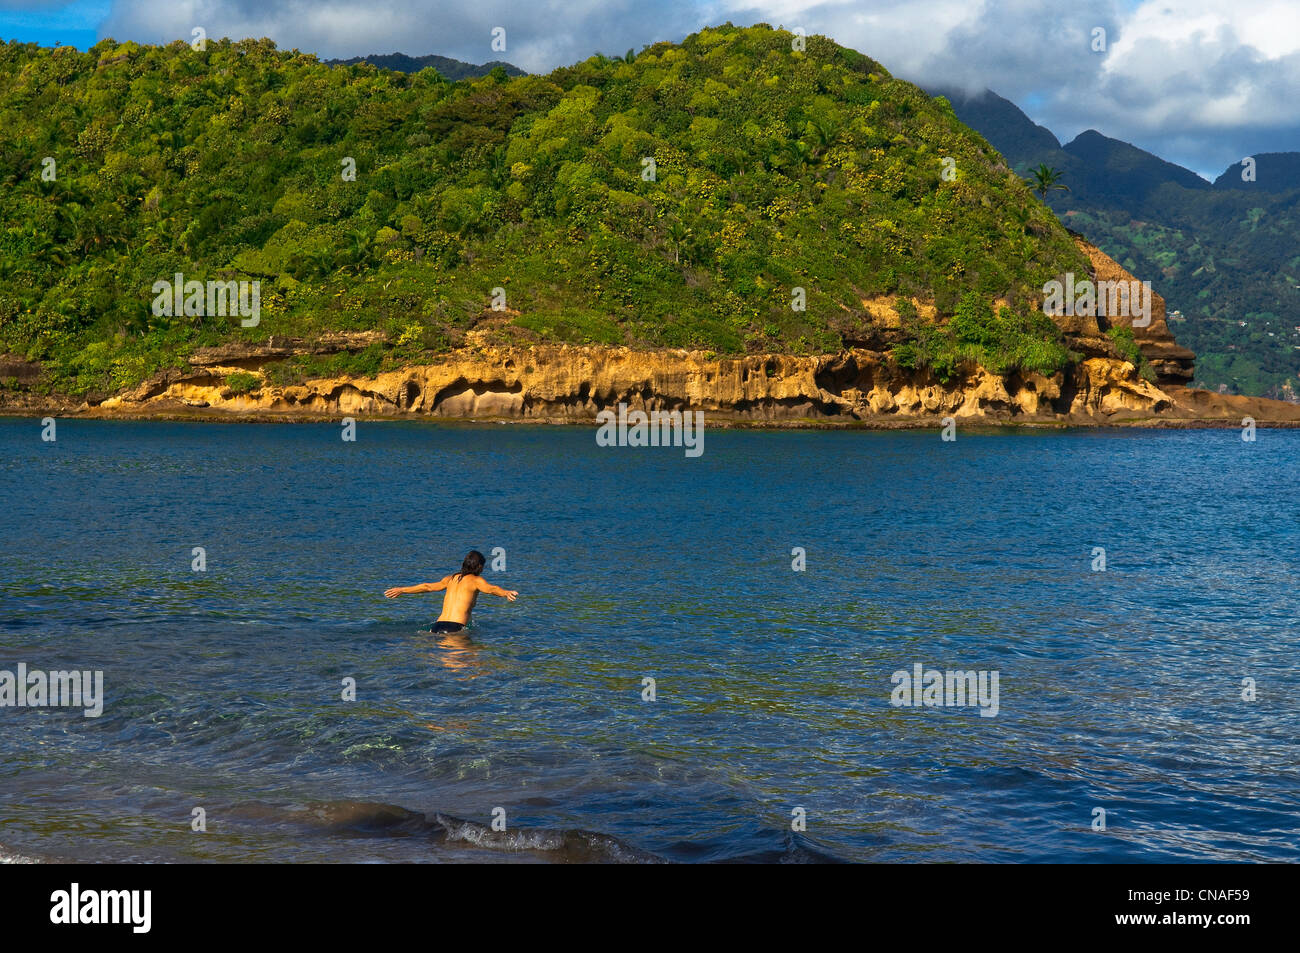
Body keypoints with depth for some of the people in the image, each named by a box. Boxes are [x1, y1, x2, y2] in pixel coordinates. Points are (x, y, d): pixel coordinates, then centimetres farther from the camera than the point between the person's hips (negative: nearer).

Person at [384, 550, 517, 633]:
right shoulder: (476, 580, 8)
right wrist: (506, 593, -31)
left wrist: (402, 590, 44)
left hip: (438, 625, 6)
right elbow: (491, 589, -13)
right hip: (455, 626, -6)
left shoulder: (451, 578, 25)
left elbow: (428, 587, 32)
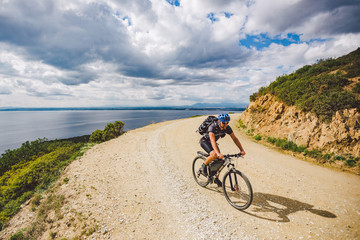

Your objective: Copy out the lines from the one containing "left wrist: (402, 590, 44)" through the end of the rows, increasing each of the three numbers in every keypoint by 26. Leave the pictures out.

Solution to this task:
left wrist: (428, 616, 70)
left hip: (464, 651, 32)
right elbow: (517, 615, 13)
right hip: (481, 652, 20)
left shoulder: (477, 604, 51)
left elbow: (454, 613, 58)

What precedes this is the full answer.